Lab-grown vein saves girl's life
Image by: JO YONG-HAK / REUTERS
Doctors in Sweden have replaced a vital blocked blood vessel in a 10-year-old girl using the first vein grown in a lab from a patient's own stem cells.
The transplant, reported online in The Lancet medical journal yesterday, marks a further advance in the search for ways to make new body parts.
It could open the door to stem cell-based grafts for heart bypass and dialysis patients who lack suitable blood vessels for replacement surgery, and the Swedish team said it was now working with an undisclosed company to commercialise the process.
"I'm very optimistic that in the near future we will be able to get both arteries and veins transplanted on a large scale," said Suchitra Sumitran-Holgersson, a professor of transplantation and a member of the team that performed the operation in March last year. The advantage of using tissue grown from a patient's own cells is there is no risk of organ rejection and hence no need for lifelong immunosuppressive drugs.

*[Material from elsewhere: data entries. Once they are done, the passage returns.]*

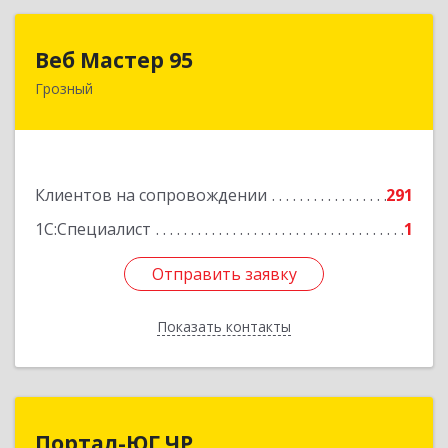
Веб Мастер 95
Веб Мастер 95
Грозный
364050, Чеченская Респ, Грозный г, Им
Гайрбекова Муслима Гайрбековича ул, дом №
72
Подробнее
Клиентов на сопровождении
291
1С:Специалист
1
Отправить заявку
Отправить заявку
Показать контакты
Назад
Портал-ЮГ ЧР
Портал-ЮГ ЧР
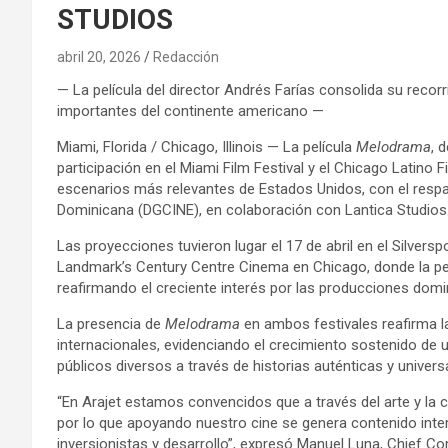
STUDIOS
abril 20, 2026
Redacción
— La película del director Andrés Farías consolida su recor
importantes del continente americano —
Miami, Florida / Chicago, Illinois — La película
Melodrama
, 
participación en el Miami Film Festival y el Chicago Latino F
escenarios más relevantes de Estados Unidos, con el respal
Dominicana (DGCINE), en colaboración con Lantica Studios
Las proyecciones tuvieron lugar el 17 de abril en el Silvers
Landmark’s Century Centre Cinema en Chicago, donde la pel
reafirmando el creciente interés por las producciones domin
La presencia de
Melodrama
en ambos festivales reafirma l
internacionales, evidenciando el crecimiento sostenido de 
públicos diversos a través de historias auténticas y univers
“En Arajet estamos convencidos que a través del arte y la 
por lo que apoyando nuestro cine se genera contenido inter
inversionistas y desarrollo”, expresó Manuel Luna, Chief Co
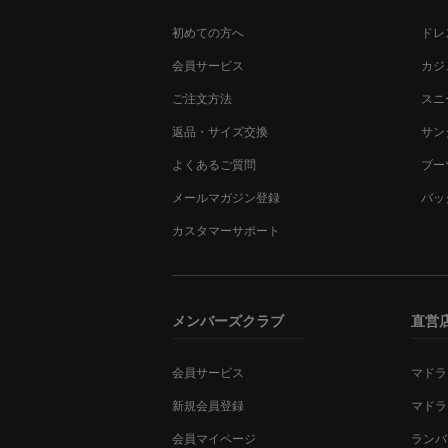
初めての方へ
ドレ
会員サービス
カジ
ご注文方法
スニ
返品・サイズ交換
サン
よくあるご質問
ブー
メールマガジン登録
バッ
カスタマーサポート
メンバーズクラブ
直営
会員サービス
マドラ
新規会員登録
マドラ
会員マイページ
ランバ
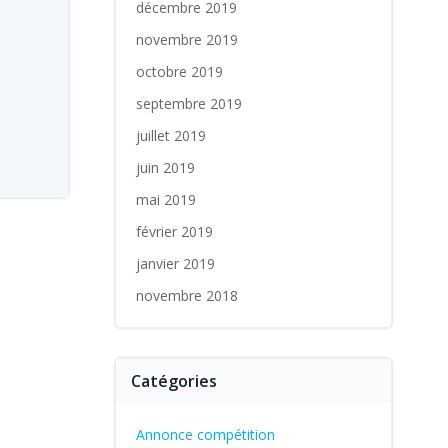
décembre 2019
novembre 2019
octobre 2019
septembre 2019
juillet 2019
juin 2019
mai 2019
février 2019
janvier 2019
novembre 2018
Catégories
Annonce compétition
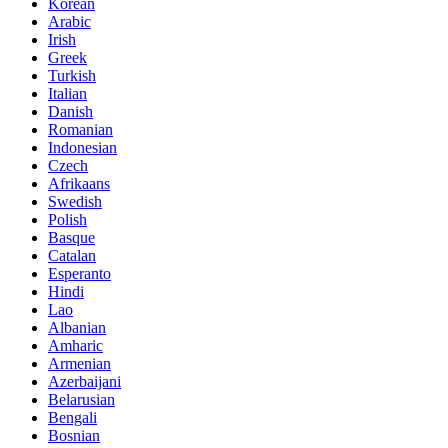
Korean
Arabic
Irish
Greek
Turkish
Italian
Danish
Romanian
Indonesian
Czech
Afrikaans
Swedish
Polish
Basque
Catalan
Esperanto
Hindi
Lao
Albanian
Amharic
Armenian
Azerbaijani
Belarusian
Bengali
Bosnian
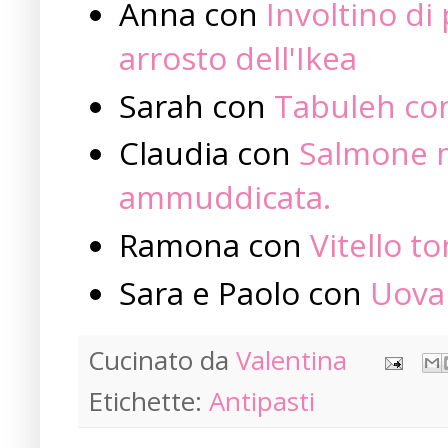
Anna con
Involtino di 
arrosto dell'Ikea
Sarah con
Tabuleh co
Claudia con
Salmone ma
ammuddicata.
Ramona con
Vitello t
Sara e Paolo con
Uova 
Cucinato da
Valentina
Etichette:
Antipasti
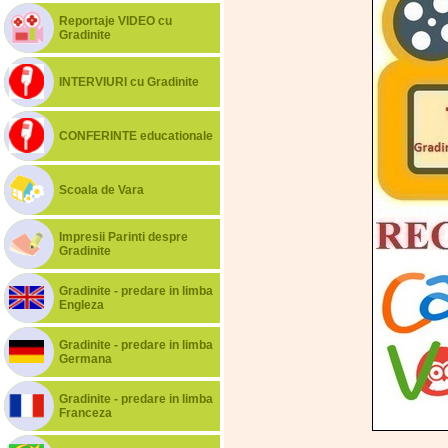
Reportaje VIDEO cu
Gradinite
INTERVIURI cu Gradinite
CONFERINTE educationale
Scoala de Vara
Impresii Parinti despre
Gradinite
Gradinite - predare in limba
Engleza
Gradinite - predare in limba
Germana
Gradinite - predare in limba
Franceza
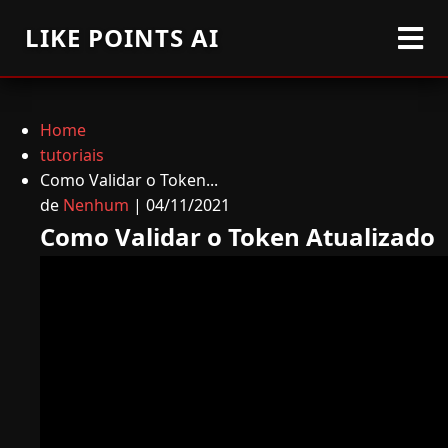
LIKE POINTS AI
Home
tutoriais
Como Validar o Token...
de
Nenhum
| 04/11/2021
Como Validar o Token Atualizado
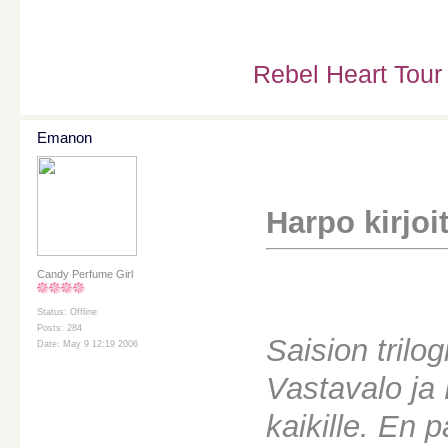
Rebel Heart Tour
Emanon
Harpo kirjoit
Candy Perfume Girl
Status: Offline
Posts: 284
Saision trilo
Date: May 9 12:19 2006
Vastavalo ja 
kaikille. En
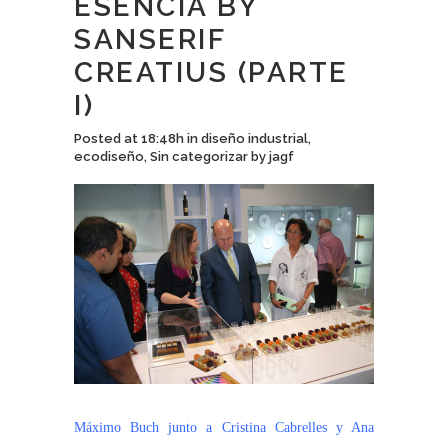
ESENCIA BY
SANSERIF
CREATIUS (PARTE
I)
Posted at 18:48h
in
diseño industrial
,
ecodiseño
,
Sin categorizar
by
jagf
Máximo Buch junto a Cristina Cabrelles y Ana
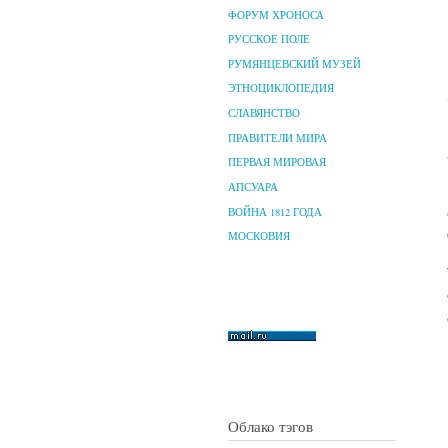
ФОРУМ ХРОНОСА
РУССКОЕ ПОЛЕ
РУМЯНЦЕВСКИЙ МУЗЕЙ
ЭТНОЦИКЛОПЕДИЯ
СЛАВЯНСТВО
ПРАВИТЕЛИ МИРА
ПЕРВАЯ МИРОВАЯ
АПСУАРА
ВОЙНА 1812 ГОДА
МОСКОВИЯ
Облако тэгов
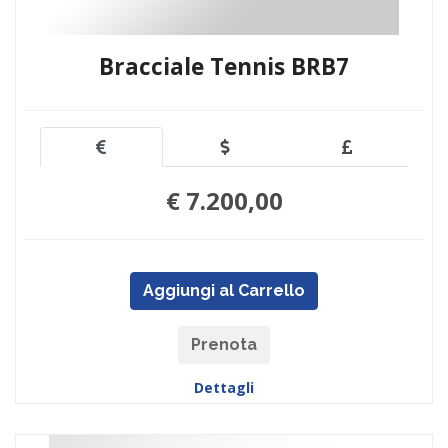
Bracciale Tennis BRB7
€ 7.200,00
Aggiungi al Carrello
Prenota
Dettagli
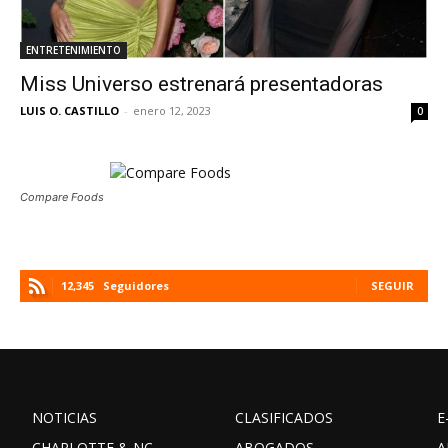
ENTRETENIMIENTO
Miss Universo estrenará presentadoras
LUIS O. CASTILLO
-
enero 12, 2023
0
Compare Foods
12,345
Seguidores
SEGUIR
NOTICIAS
CLASIFICADOS
E
CHARLOTTE & NC
ABOGADOS
A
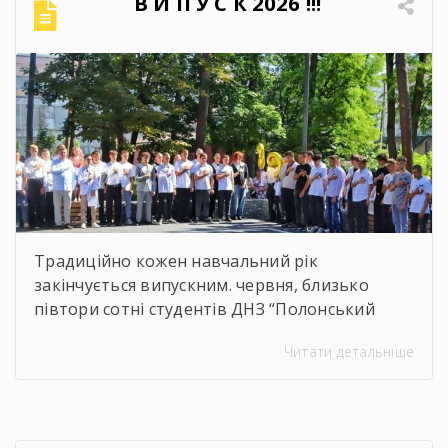
В И П У С К 2026 !!!
навчальних досягнень студентів,
ефективність роботи педагогічного
колективу, стан виховної та методичної
роботи. Дякуємо всім […]
Традиційно кожен навчальний рік
закінчується випускним. червня, близько
півтори сотні студентів ДНЗ “Полонський
агропромисловий центр професійної освіти”
Читати детальніше
одержали дипломи кваліфікованих
робітників. Сьогодні на подвір’ї нашого
центру панувала особлива атмосфера:
урочисто піднесена, але зі сльозами на очах.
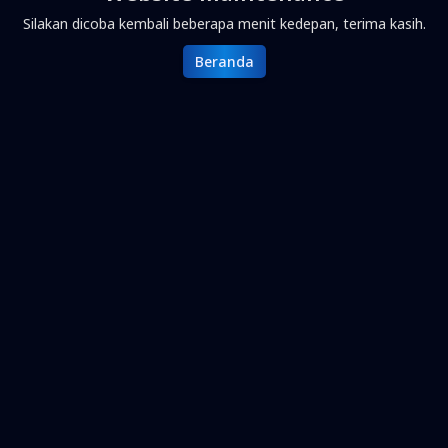
Silakan dicoba kembali beberapa menit kedepan, terima kasih.
Beranda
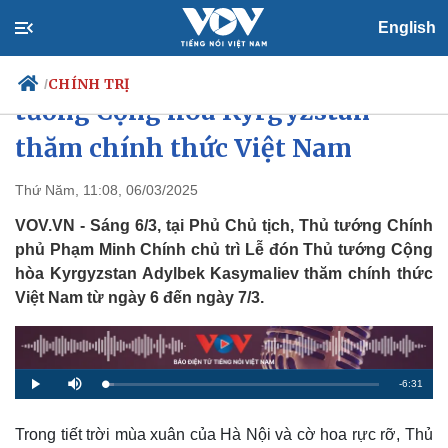
English
Thủ tướng chủ trì Lễ đón Thủ
CHÍNH TRỊ
/
tướng Cộng hòa Kyrgyzstan
thăm chính thức Việt Nam
Chính trị
Xã hội
Thứ Năm, 11:08, 06/03/2025
Đảng
Tin 24h
VOV.VN - Sáng 6/3, tại Phủ Chủ tịch, Thủ tướng Chính
Tổ chức nhân sự
Dự báo thời tiết
phủ Phạm Minh Chính chủ trì Lễ đón Thủ tướng Cộng
Quốc hội
Giáo dục
hòa Kyrgyzstan Adylbek Kasymaliev thăm chính thức
Nhận diện sự thật
Dấu ấn VOV
Việt Nam từ ngày 6 đến ngày 7/3.
Việc làm
Biển đảo
R
-
6:31
L
P
M
o
l
u
a
a
t
e
d
y
e
e
Trong tiết trời mùa xuân của Hà Nội và cờ hoa rực rỡ, Thủ
d
m
:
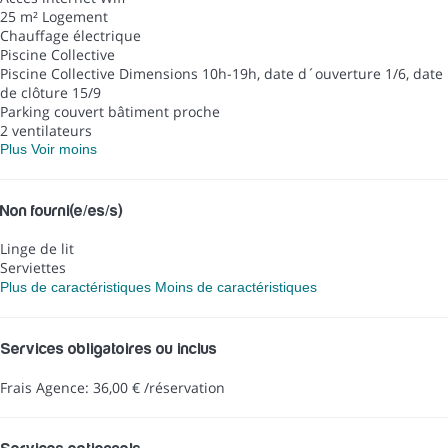
25 m² Logement
Chauffage électrique
Piscine Collective
Piscine Collective
Dimensions 10h-19h, date d´ouverture 1/6, date
de clôture 15/9
Parking couvert bâtiment proche
2 ventilateurs
Plus
Voir moins
Non fourni(e/es/s)
Linge de lit
Serviettes
Plus de caractéristiques
Moins de caractéristiques
Services obligatoires ou inclus
Frais Agence: 36,00 € /réservation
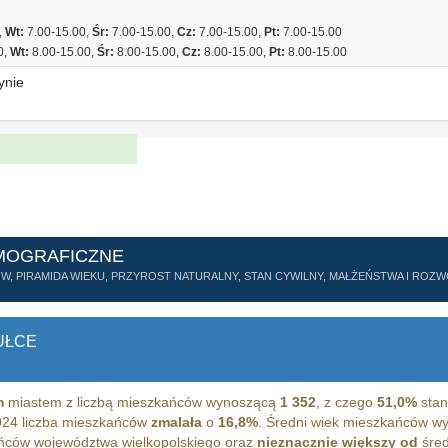
,
Wt:
7.00-15.00,
Śr:
7.00-15.00,
Cz:
7.00-15.00,
Pt:
7.00-15.00
0,
Wt:
8.00-15.00,
Śr:
8.00-15.00,
Cz:
8.00-15.00,
Pt:
8.00-15.00
ynie
MOGRAFICZNE
ÓW, PIRAMIDA WIEKU, PRZYROST NATURALNY, STAN CYWILNY, MAŁŻEŃSTWA I RO
UŁCE
m
miastem z liczbą mieszkańców wynoszącą
1 352
, z czego
51,0%
stan
024 liczba mieszkańców
zmalała
o
16,8%
. Średni wiek mieszkańców w
ńców województwa wielkopolskiego oraz
nieznacznie większy od
śred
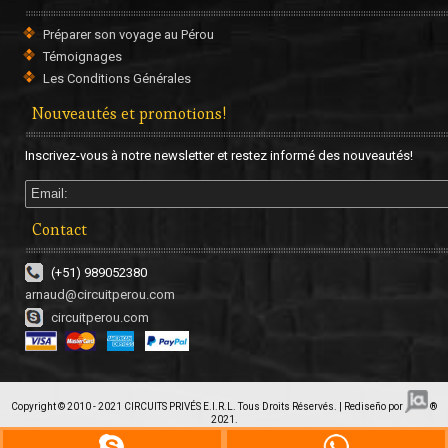
Préparer son voyage au Pérou
Témoignages
Les Conditions Générales
Nouveautés et promotions!
Inscrivez-vous à notre newsletter et restez informé des nouveautés!
Adresse : Calle Huascar s/n, Chivay.
Tél: (054) 531041
Site internet :
https://www.pozodelcielo.com.pe
Contact
Puno - Conde de Lemos ***
(+51) 989052380
arnaud@circuitperou.com
circuitperou.com
Copyright © 2010 - 2021
CIRCUITS PRIVÉS E.I.R.L.
Tous Droits Réservés. | Rediseño por
®
2021.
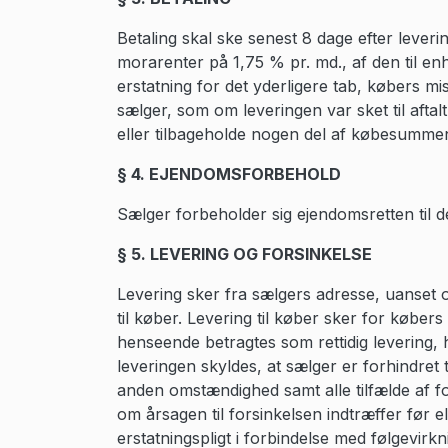
Betaling skal ske senest 8 dage efter lever
morarenter på 1,75 % pr. md., af den til en
erstatning for det yderligere tab, købers mis
sælger, som om leveringen var sket til aftal
eller tilbageholde nogen del af købesummen
§ 4. EJENDOMSFORBEHOLD
Sælger forbeholder sig ejendomsretten til de
§ 5. LEVERING OG FORSINKELSE
Levering sker fra sælgers adresse, uanset o
til køber. Levering til køber sker for køber
henseende betragtes som rettidig levering,
leveringen skyldes, at sælger er forhindret 
anden omstændighed samt alle tilfælde af f
om årsagen til forsinkelsen indtræffer før el
erstatningspligt i forbindelse med følgevirkn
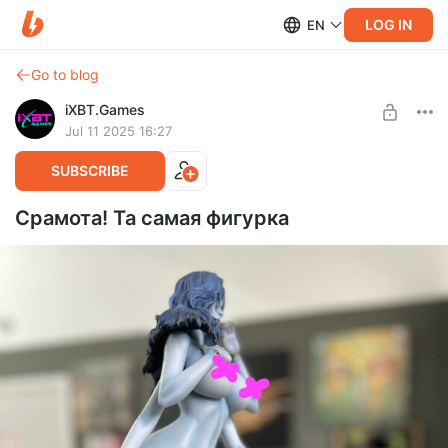
LOG IN
EN
Go to blog
iXBT.Games
Jul 11 2025 16:27
SUBSCRIBE
Срамота! Та самая фигурка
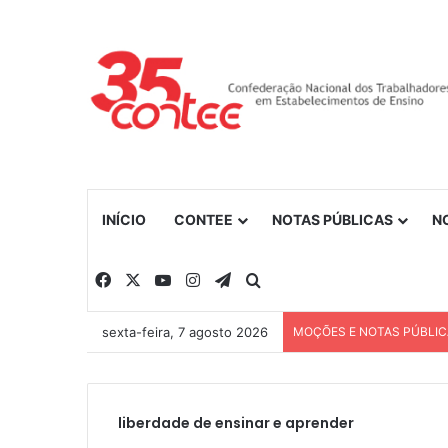
INÍCIO
CONTEE
NOTAS PÚBLICAS
N
Facebook
X
YouTube
Instagram
Telegram
Procurar por
sexta-feira, 7 agosto 2026
MOÇÕES E NOTAS PÚBLI
liberdade de ensinar e aprender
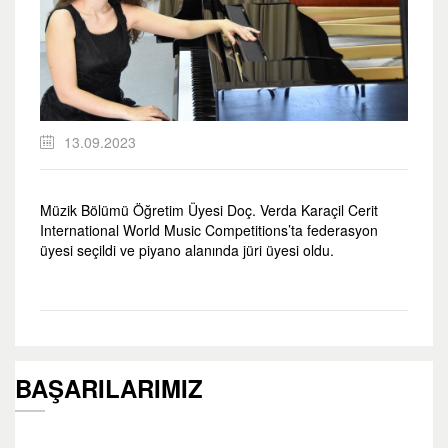
13.09.2023
Müzik Bölümü Öğretim Üyesi Doç. Verda Karaçil Cerit
International World Music Competitions’ta federasyon
üyesi seçildi ve piyano alanında jüri üyesi oldu.
BAŞARILARIMIZ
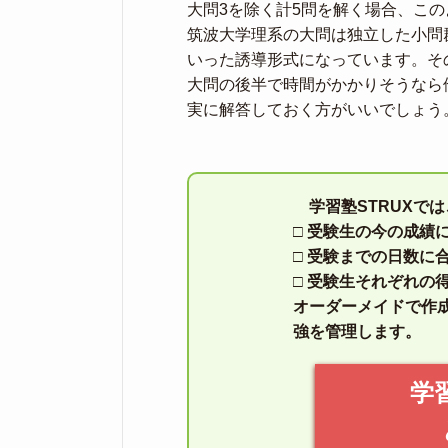
大問3を除く計5問を解く場合、こ
筑波大学理系の大問は独立した小問
いった誘導形式になっています。そ
大問の後半で時間がかかりそうなら
実に解答しておく方がいいでしょう
学習塾STRUXで
□ 受験生の今の成績
□ 受験までの日数に
□ 受験生それぞれの
オーダーメイドで作
強を管理します。
学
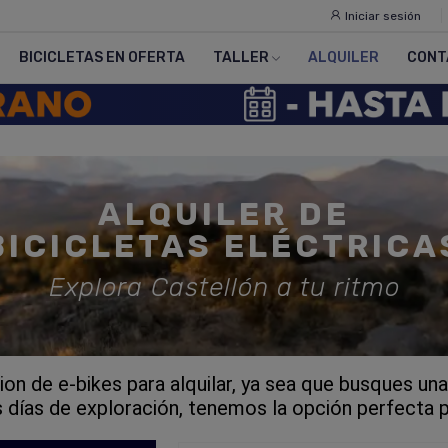
Iniciar sesión
BICICLETAS EN OFERTA
TALLER
ALQUILER
CONT
ALQUILER DE
BICICLETAS ELÉCTRICA
Explora Castellón a tu ritmo
on de e-bikes para alquilar, ya sea que busques una 
s días de exploración, tenemos la opción perfecta pa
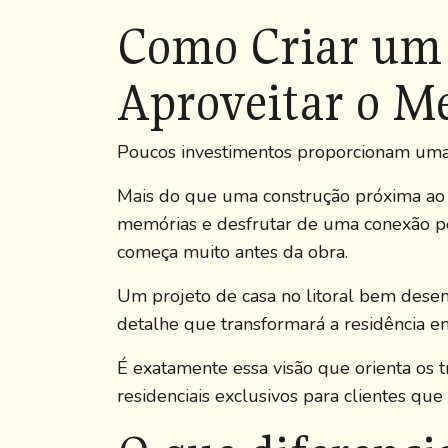
Como Criar um 
Aproveitar o Me
Poucos investimentos proporcionam uma t
Mais do que uma construção próxima ao ma
memórias e desfrutar de uma conexão pe
começa muito antes da obra.
Um projeto de casa no litoral bem desenv
detalhe que transformará a residência e
É exatamente essa visão que orienta os 
residenciais exclusivos para clientes que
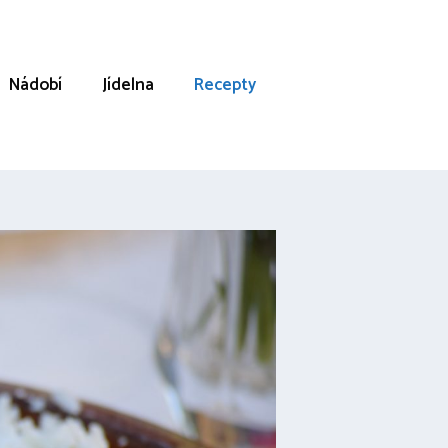
Nádobí
Jídelna
Recepty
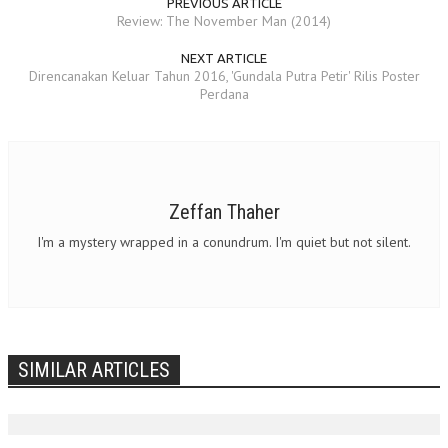
PREVIOUS ARTICLE
Review: The November Man (2014)
NEXT ARTICLE
Direncanakan Keluar Tahun 2016, 'Gundala Putra Petir' Rilis Poster
Perdana
Zeffan Thaher
I'm a mystery wrapped in a conundrum. I'm quiet but not silent.
SIMILAR ARTICLES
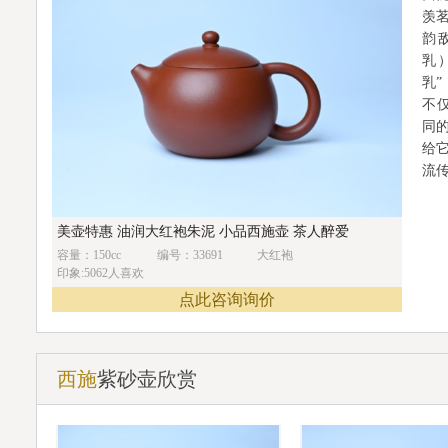
羡
韵
乳
乳
不
同
给
流
美壶特惠 油润大红袍朱泥 小品西施壶 茶人醉爱
容量：150cc
编号：33691
大红袍
印象:5062人喜欢
点此咨询询价
西施
紫砂壶欣赏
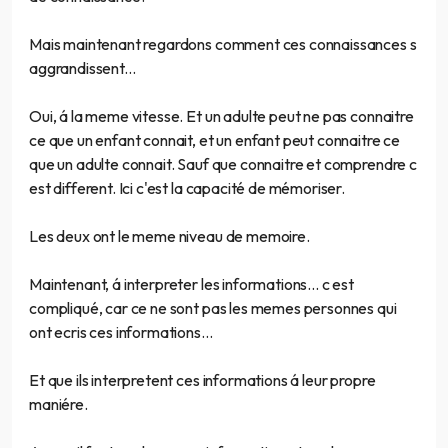
Mais maintenant regardons comment ces connaissances s
aggrandissent...
Oui, á la meme vitesse. Et un adulte peut ne pas connaitre
ce que un enfant connait, et un enfant peut connaitre ce
que un adulte connait. Sauf que connaitre et comprendre c
est different. Ici c'est la capacité de mémoriser.
Les deux ont le meme niveau de memoire.
Maintenant, á interpreter les informations... c est
compliqué, car ce ne sont pas les memes personnes qui
ont ecris ces informations...
Et que ils interpretent ces informations á leur propre
maniére.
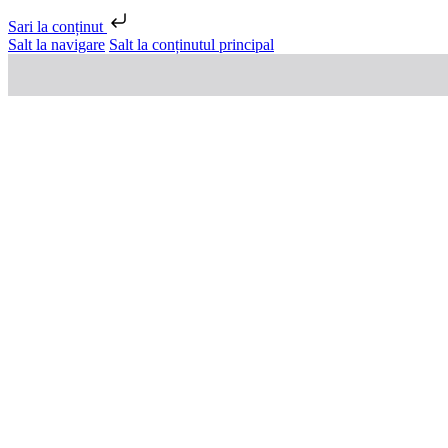
Sari la conținut
Salt la navigare
Salt la conținutul principal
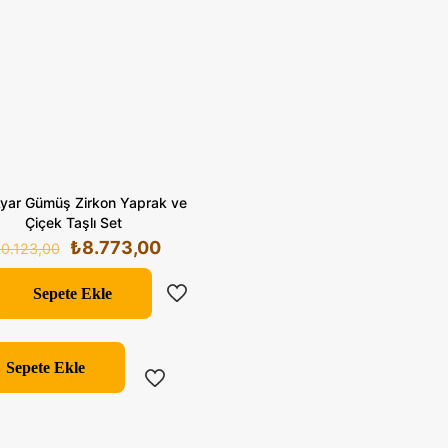
yar Gümüş Zirkon Yaprak ve
Çiçek Taşlı Set
Orijinal
Şu
₺
8.773,00
10.123,00
fiyat:
andaki
₺10.123,00.
fiyat:
Sepete Ekle
₺8.773,00.
Sepete Ekle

The breakthrough involved a 10-year-old girl with an obstructed hepatic portal vein, which drains blood from the intestines and spleen to the liver. Its blockage can be fatal.
The team from the University of Gothenburg took a 9cm section of groin vein from a deceased donor and removed all the living cells, leaving just a protein scaffold tube. Stem cells extracted from the girl's bone marrow were injected onto the tube. Two weeks later the graft was implanted.
The new blood vessel restored normal blood flow, although after a year it narrowed and a second stem cell-based graft was needed.